| SAO PAULO
SAO PAULO Jan 23 Pacific Investment Management
Co, the world's largest bond fund, urged Brazil to rethink its
current economic policies and restore credibility on public
finances, the latest sign that foreign investors are growing
worried over the outlook for Latin America's largest economy.
Policymakers in Brazil need to work on a plan to lure
investment, revive confidence and spur growth with moderate
inflation, Michael Gomez, co-head of emerging markets, said in a
letter to investors published on the fund's website on Thursday.
Pimco, as the Newport Beach, California-based bond giant is
known, oversees about $1.97 trillion in assets.
The letter marks the most radical change of tone from Pimco
since at least 2002, when Mohamed El-Erian, who back then
managed $15 billion in emerging markets bonds for Pimco, said
the election of former union leader Luiz Inácio Lula da Silva as
president would not trigger a crisis in the country. On Tuesday,
El-Erian resigned as Pimco's chief executive and co-chief
Gomez said the investing climate in the country last year
was characterized "by anything but order and progress," in
reference to the motto emblazoned on Brazil's flag. Standard and
Poor's decision to put Brazil's ratings on negative outlook for
a downgrade raised alarm bells over the state of the
government's finances, he added.
"Brazil needs to anchor economic policy around a stringent
and credible primary surplus target rather than run the current
mix of loose fiscal policy, subsidized public credit and ever
tighter monetary policy," Gomez said in the letter. "Yet, things
could improve from here, if policymakers rethink their remedies
for Brazil's challenges."
His remarks come as higher borrowing costs and a
presidential election, alongside the removal of monetary
stimulus in the United States, are making investors skittish
about Brazil.

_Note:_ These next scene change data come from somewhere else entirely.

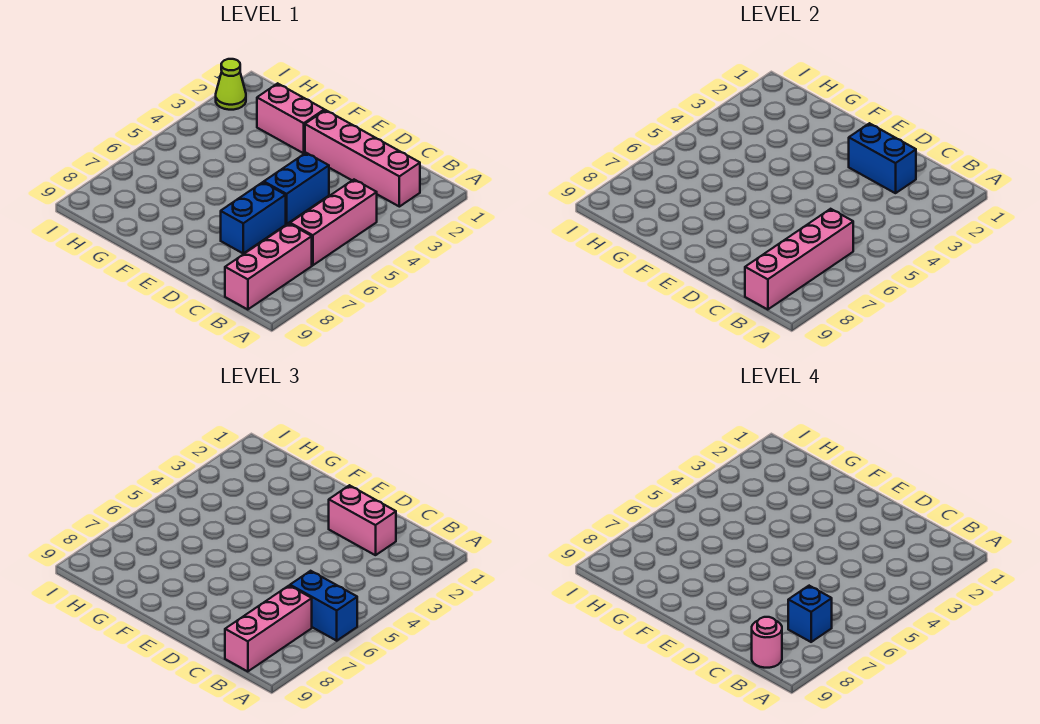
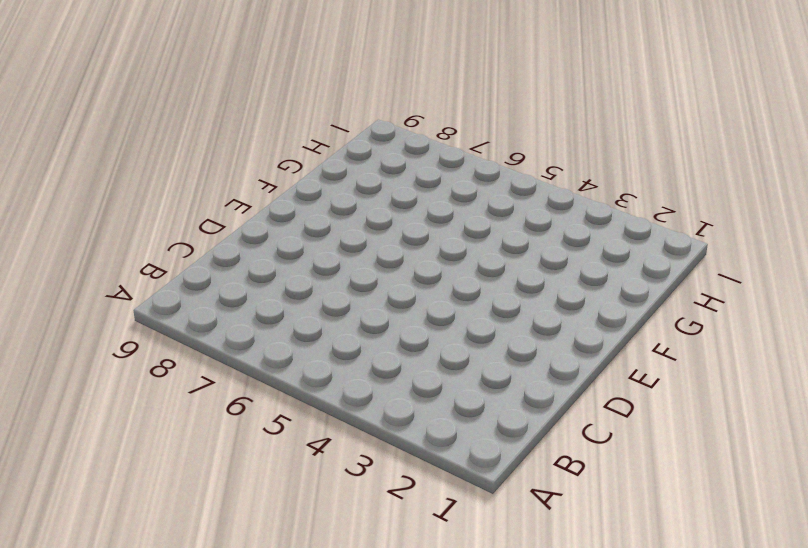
none -> pink 1x4 brick [305,110,420,207]
none -> pink 1x3 brick [290,180,377,265]
none -> pink 1x3 brick [225,224,312,310]

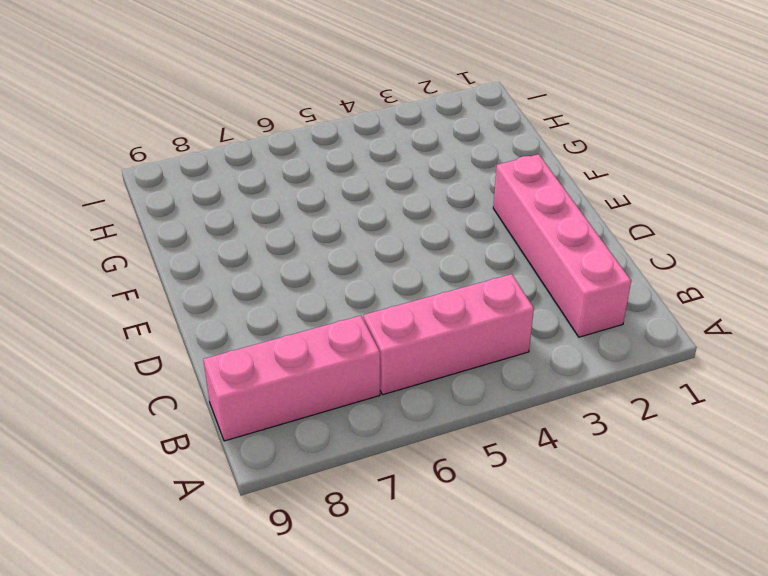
none -> blue 1x2 brick [264,153,329,224]
none -> blue 1x2 brick [221,182,286,253]
none -> pink 1x2 brick [257,83,324,153]

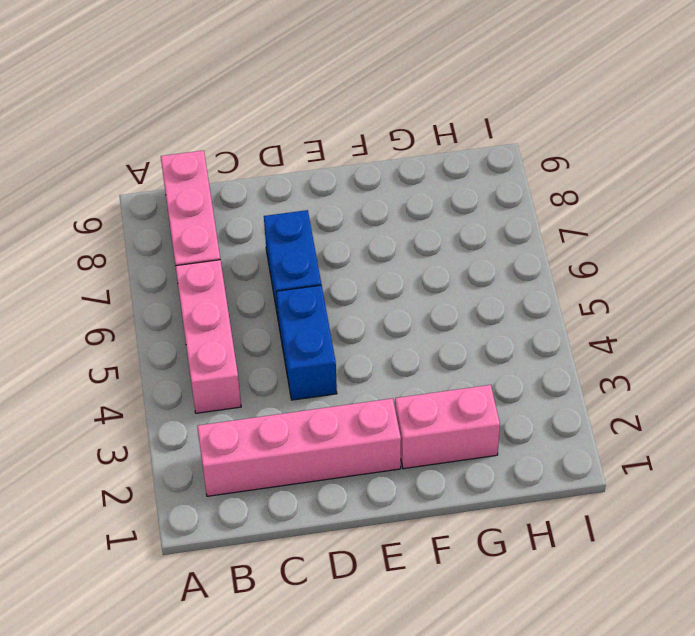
none -> lime 1x1 cone [216,59,246,110]
none -> pink 1x4 brick [745,209,853,310]
none -> blue 1x2 brick [849,123,916,193]

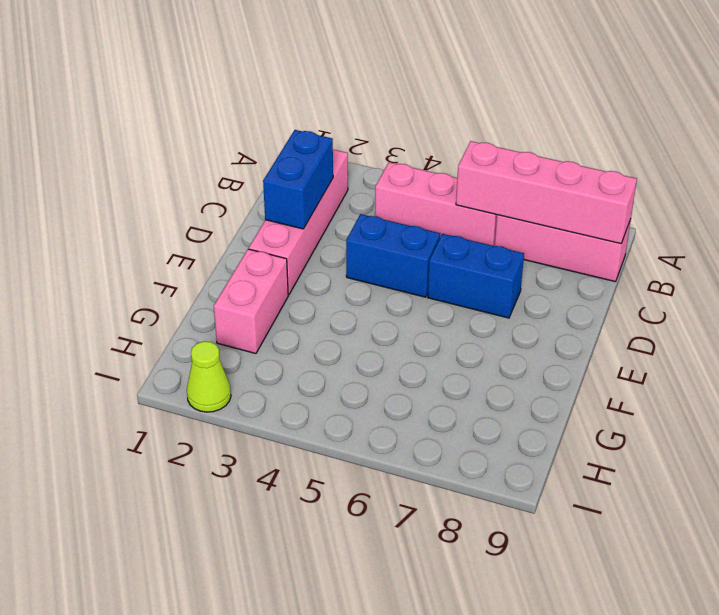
none -> blue 1x2 brick [290,571,357,641]
none -> pink 1x3 brick [225,586,312,672]
none -> pink 1x2 brick [329,485,396,555]

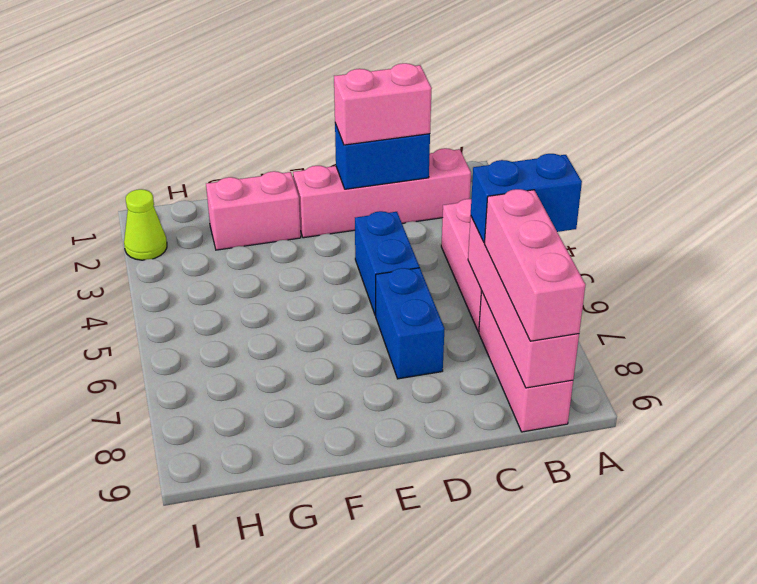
none -> blue 1x1 brick [788,586,832,642]
none -> pink 1x1 round brick [752,617,782,668]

Some $12.3 billion left the country last year, the
biggest outflow since 2002 - when global turmoil and a tense
presidential ballot fanned fears of a debt default.
Pimco and banks including HSBC Securities and Citigroup
Global Markets Inc are concerned that last year's market decline
in Brazil could extend into 2014 if macroeconomic imbalances
deepen, political noise on the way to elections increase and
global market turmoil rattles investor confidence.
In 2013, the potential withdrawal of monetary stimulus in
the United States and a deterioration in Brazil's fiscal
position hurt markets. The October vote, in which President
Dilma Rousseff is expected to run for re-election, is a worry to
investors. Polls showed that she would beat any challenger if
the elections were held now.
Over the past decade, and encouraged by El-Erian's
successful bet on Brazil, investors poured hundreds of billions
of dollars into the country. But many of them are now leaving.
Under Rousseff, some investors say, policy implementation
was erratic, imbalances in the country's external sectors
worsened, and state meddling in the private economy triggered
steep investment losses.
"The policy mix that has eroded confidence, distorted the
local interest rate market, undermined the currency and injected
credit risk premium into sovereign assets is readily fixable,"
Faced with a changing and tougher external backdrop led by a
cooling Chinese economy, weak commodity prices and a potential
rise in global borrowing costs, policymakers in Brazil failed to
appropriately adjust their policies to restore confidence and
lure sufficient investment, Gomez said.
Yields on local government notes surged an average 3.6
percentage points last year, while the benchmark Bovespa stock
index, calculated in U.S. dollars, shed 30 percent in
the past 12 months.
"Valuations are attractive, but unless an effective policy
mix is restored, the outlook for order in Brazil's financial
markets is less certain," Gomez noted.
Gomez said, however, that Brazil has a number of attributes
- including a healthy demographic profile and abundant natural
resources wealth - that support "the potential to generate
strong economic growth and lower inflation."
Low foreign currency-denominated debt and large foreign
reserves, as well as a floating exchange rate, should act as
insurance for the country, Pimco said.